Not only list, but also tuple, set, range, and other iterable objects can be operated.

print(1 in (0, 1, 2))
# True

print(1 in {0, 1, 2})
# True

print(1 in range(3))
# True
source: in_basic.py

The dictionary (dict) and the string (str) are described later.

With if statement

in returns a bool value (True, False) and can be used directly in if statement.

l = [0, 1, 2]
i = 0

if i in l:
    print('{} is a member of {}.'.format(i, l))
else:
    print('{} is not a member of {}.'.format(i, l))
# 0 is a member of [0, 1, 2].
source: in_basic.py
l = [0, 1, 2]
i = 100

if i in l:
    print('{} is a member of {}.'.format(i, l))
else:
    print('{} is not a member of {}.'.format(i, l))
# 100 is not a member of [0, 1, 2].
source: in_basic.py

Note that lists, tuples, strings, etc. are evaluated as False if they are empty, and as True if they are not. If you want to check whether an object is empty or not, you can use the object as it is.

*Exercise brief:*
Reproduce, word for word, the stretch of the excerpt on Python's in operator from "Note that lists, tuples, strings, etc." through "object as it is.".

*Material supplied:*
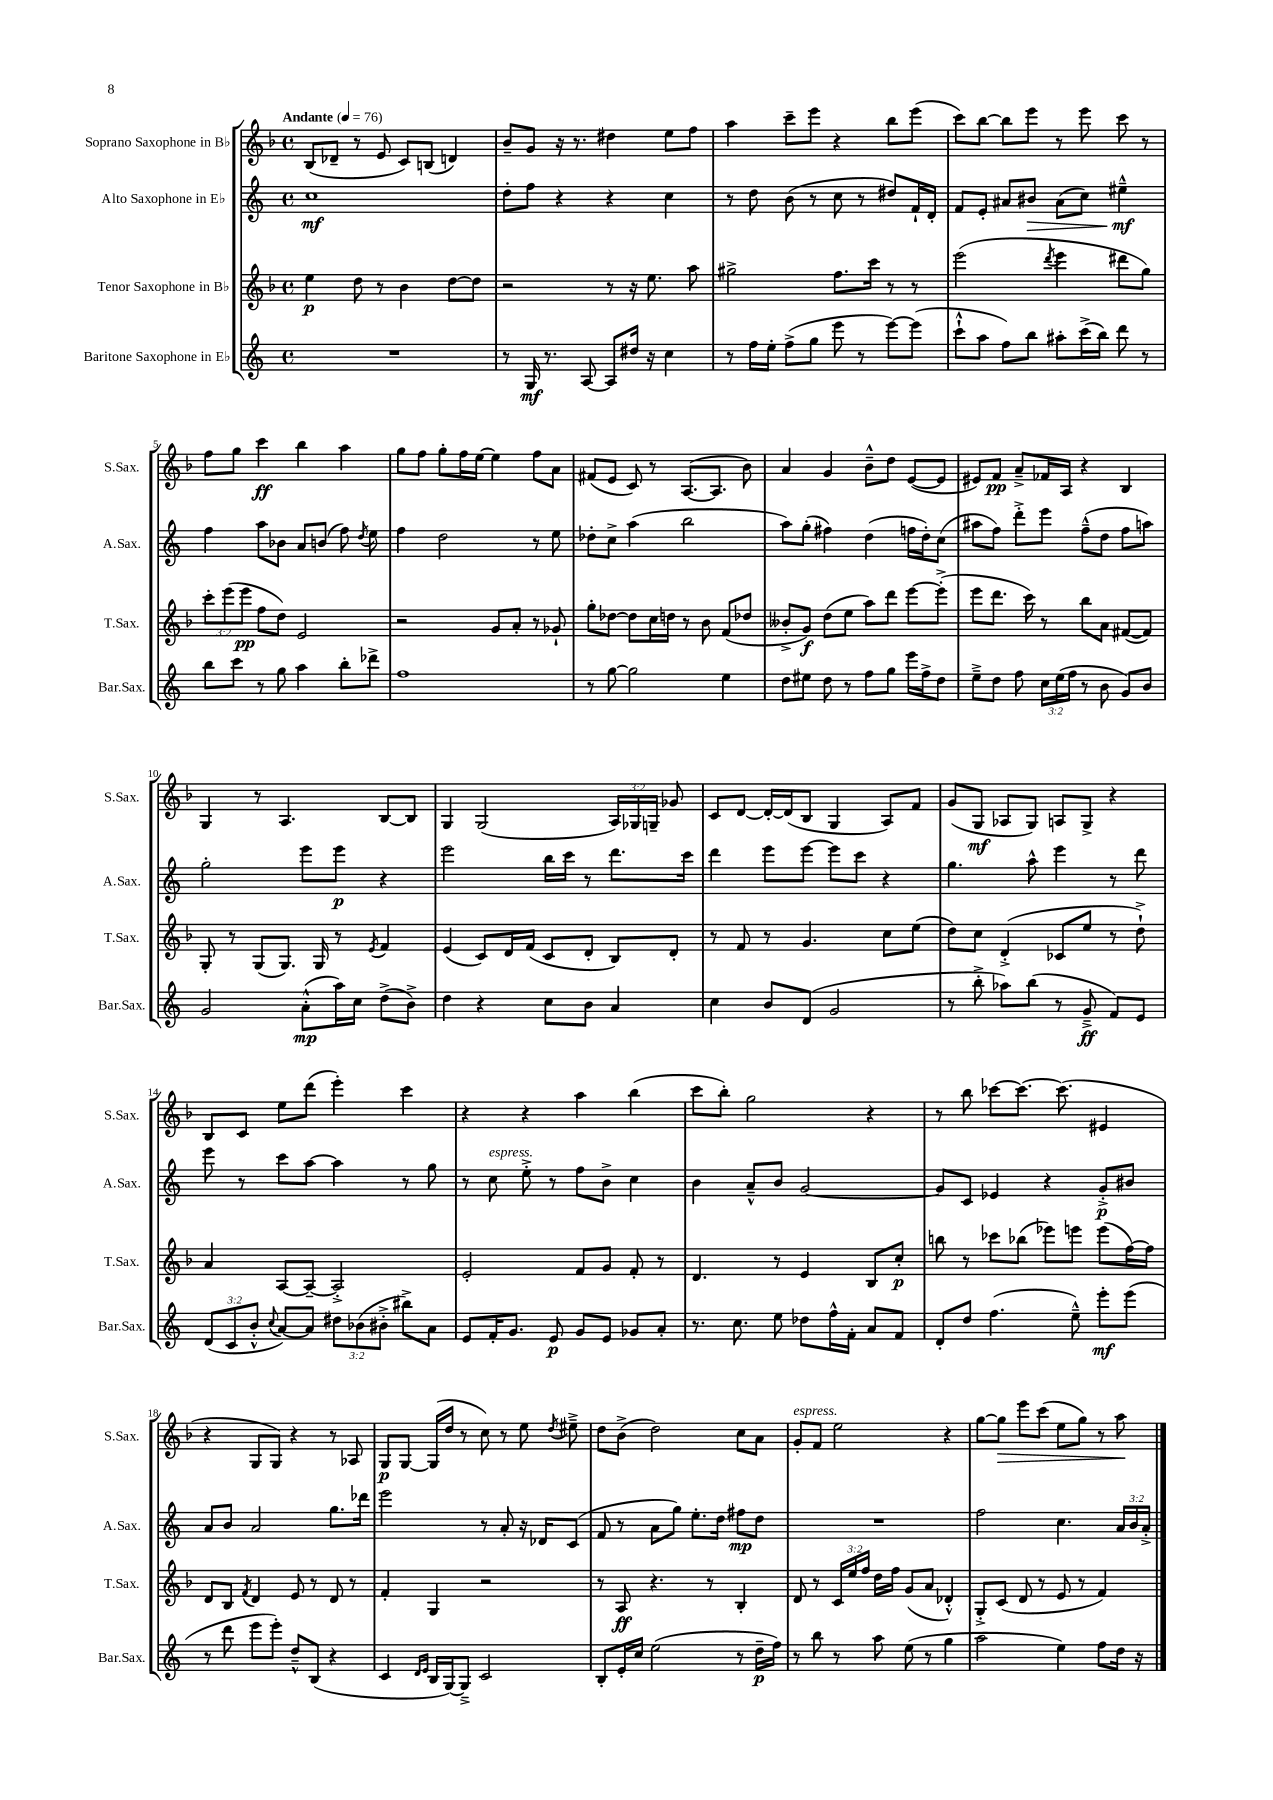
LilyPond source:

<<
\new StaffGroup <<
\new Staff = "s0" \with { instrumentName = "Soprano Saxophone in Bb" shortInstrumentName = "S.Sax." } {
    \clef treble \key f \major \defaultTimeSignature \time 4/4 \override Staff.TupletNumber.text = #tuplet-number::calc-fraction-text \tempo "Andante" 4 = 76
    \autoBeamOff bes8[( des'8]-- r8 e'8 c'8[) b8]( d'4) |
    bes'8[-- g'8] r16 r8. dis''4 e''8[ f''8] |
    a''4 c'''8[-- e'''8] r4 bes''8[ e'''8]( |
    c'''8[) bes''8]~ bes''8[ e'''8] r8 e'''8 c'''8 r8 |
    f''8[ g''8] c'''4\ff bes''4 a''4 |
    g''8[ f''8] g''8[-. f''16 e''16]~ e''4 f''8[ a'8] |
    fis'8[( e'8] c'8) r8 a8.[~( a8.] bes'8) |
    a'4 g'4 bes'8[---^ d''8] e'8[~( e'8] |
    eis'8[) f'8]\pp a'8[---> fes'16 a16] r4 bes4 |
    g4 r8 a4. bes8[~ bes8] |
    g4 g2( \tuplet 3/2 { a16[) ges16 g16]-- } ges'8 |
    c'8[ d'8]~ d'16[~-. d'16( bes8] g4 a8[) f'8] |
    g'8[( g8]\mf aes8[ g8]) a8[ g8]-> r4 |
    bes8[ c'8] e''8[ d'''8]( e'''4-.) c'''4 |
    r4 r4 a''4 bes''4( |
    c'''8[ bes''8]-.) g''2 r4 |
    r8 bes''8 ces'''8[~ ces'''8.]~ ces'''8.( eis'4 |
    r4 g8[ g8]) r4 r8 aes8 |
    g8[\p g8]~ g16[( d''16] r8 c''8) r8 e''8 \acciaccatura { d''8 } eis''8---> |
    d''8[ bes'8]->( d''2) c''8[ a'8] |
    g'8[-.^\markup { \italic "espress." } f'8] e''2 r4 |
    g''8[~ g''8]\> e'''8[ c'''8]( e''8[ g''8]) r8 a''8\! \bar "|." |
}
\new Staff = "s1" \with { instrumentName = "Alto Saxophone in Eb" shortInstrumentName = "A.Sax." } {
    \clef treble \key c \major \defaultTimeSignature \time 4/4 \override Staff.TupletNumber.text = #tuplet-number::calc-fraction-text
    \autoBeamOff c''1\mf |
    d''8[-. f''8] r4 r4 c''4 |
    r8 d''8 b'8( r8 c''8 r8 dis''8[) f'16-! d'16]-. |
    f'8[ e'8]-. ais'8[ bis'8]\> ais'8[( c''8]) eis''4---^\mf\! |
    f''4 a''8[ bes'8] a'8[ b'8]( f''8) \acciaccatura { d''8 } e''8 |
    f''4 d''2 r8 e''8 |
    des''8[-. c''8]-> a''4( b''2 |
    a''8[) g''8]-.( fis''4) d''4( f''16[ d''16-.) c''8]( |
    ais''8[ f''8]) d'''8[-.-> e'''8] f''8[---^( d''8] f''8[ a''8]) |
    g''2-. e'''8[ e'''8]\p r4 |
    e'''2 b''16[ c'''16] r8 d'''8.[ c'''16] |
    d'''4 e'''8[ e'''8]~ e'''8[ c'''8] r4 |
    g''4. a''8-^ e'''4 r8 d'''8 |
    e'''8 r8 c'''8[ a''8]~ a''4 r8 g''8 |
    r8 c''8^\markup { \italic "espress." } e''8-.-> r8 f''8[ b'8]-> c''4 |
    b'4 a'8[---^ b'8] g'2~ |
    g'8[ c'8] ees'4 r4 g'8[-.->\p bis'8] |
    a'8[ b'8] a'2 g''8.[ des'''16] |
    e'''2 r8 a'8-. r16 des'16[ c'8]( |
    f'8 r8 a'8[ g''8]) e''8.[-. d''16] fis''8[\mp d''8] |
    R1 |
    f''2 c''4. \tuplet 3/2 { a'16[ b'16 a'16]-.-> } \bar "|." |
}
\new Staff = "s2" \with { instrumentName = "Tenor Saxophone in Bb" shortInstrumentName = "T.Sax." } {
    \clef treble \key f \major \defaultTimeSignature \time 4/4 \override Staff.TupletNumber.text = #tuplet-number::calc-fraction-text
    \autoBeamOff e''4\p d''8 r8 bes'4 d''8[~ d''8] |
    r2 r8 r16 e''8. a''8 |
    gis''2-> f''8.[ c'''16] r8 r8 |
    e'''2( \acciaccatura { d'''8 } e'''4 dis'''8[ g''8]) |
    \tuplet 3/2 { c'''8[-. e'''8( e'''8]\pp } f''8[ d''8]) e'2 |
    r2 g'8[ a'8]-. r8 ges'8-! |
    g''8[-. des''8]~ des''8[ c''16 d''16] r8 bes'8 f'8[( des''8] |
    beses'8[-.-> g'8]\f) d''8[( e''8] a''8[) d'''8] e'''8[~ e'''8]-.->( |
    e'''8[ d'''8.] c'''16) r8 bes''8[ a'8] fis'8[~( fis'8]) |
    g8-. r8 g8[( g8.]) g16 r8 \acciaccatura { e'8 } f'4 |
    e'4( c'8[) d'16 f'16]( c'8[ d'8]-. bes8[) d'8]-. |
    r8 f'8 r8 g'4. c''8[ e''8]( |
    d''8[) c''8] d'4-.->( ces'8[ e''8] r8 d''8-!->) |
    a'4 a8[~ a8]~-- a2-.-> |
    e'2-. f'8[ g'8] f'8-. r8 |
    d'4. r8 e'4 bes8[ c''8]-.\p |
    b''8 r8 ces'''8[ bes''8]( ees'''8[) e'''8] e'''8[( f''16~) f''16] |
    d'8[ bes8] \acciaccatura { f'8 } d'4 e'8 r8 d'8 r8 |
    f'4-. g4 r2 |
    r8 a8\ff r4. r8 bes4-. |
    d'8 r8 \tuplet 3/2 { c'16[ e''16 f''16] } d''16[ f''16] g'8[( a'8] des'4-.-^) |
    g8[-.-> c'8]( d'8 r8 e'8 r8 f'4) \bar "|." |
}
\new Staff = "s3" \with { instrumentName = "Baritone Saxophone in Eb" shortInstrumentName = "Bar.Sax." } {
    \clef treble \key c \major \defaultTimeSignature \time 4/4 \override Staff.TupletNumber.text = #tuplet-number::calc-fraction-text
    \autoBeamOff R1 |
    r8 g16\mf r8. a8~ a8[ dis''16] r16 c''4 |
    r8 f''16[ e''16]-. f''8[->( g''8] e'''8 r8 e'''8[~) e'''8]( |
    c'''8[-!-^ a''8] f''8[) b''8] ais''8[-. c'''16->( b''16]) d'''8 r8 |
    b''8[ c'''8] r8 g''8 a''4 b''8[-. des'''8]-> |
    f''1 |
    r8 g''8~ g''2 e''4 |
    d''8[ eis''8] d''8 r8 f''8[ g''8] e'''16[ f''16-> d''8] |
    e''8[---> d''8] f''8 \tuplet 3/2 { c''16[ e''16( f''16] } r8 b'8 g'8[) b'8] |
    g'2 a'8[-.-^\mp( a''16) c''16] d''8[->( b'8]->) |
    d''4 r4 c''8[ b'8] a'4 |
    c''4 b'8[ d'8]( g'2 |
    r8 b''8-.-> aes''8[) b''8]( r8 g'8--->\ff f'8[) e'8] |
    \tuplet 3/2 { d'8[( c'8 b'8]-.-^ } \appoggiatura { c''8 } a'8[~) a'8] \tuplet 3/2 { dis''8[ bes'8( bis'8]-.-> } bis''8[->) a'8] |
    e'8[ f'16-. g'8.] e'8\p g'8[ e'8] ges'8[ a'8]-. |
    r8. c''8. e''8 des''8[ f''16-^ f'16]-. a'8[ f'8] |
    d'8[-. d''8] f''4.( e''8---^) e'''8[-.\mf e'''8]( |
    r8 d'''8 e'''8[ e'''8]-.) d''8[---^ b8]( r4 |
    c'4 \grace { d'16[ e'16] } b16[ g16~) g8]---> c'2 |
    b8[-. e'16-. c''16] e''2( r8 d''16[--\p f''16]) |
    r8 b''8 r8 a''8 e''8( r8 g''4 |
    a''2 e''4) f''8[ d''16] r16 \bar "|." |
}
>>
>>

*Answer for this exercise:*
Note that lists, tuples, strings, etc. are evaluated as False if they are empty, and as True if they are not. If you want to check whether an object is empty or not, you can use the object as it is.